Teen Age Angst

When I was much, much younger and fancied myself as a quirky intellect deep in the blush of my first blossom into a quirky artist intellectual adulthood. I would have adored this photo and placed it upon my bedroom wall next to this portrait of  Mastroianni and above a picture of a young Sophia Loren, looking simple yet glamorous in a pair of capri pants and perhaps below a picture of Lou Reed. In rather close proximity to a picture of Ziggy Stardust… most of which were ripped from the pages of Vanity Fair magazine. You get the picture?

All my youthful pretentious glory; a high school girl with her wall covered in posters of European Actors, book covers of French existentialists, and random objects, found and loved; like a feather found while walking with a cute boy, a plastic necklace worn to a particular party, prints that I somehow loved. This photo of Jean-Paul Sartre and Simone de Beauvoir somehow escaped the honor of my high school bedroom walls.
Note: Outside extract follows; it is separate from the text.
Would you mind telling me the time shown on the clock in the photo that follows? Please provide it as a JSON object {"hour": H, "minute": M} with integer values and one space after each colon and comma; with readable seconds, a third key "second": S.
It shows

There are times when I reflect on the younger me and wonder where I steered so off course from the me I seemed to have been. I no longer really look at Vanity Fair. I find the French existentialists to be more amusing than provocative. Sophia Loren is still considered beautiful, but somehow it seems that it was at some cost and the beauty is ever so slightly tarnished in my eyes now. The musicians still intrigue, but they grew older as I did, and my youthful impressions of them are tempered now as well.

And after all this, I am left to wonder why I never placed pictures of Scott Baio or John Stamos or other cut outs and “free posters” from magazines like Tiger Beat?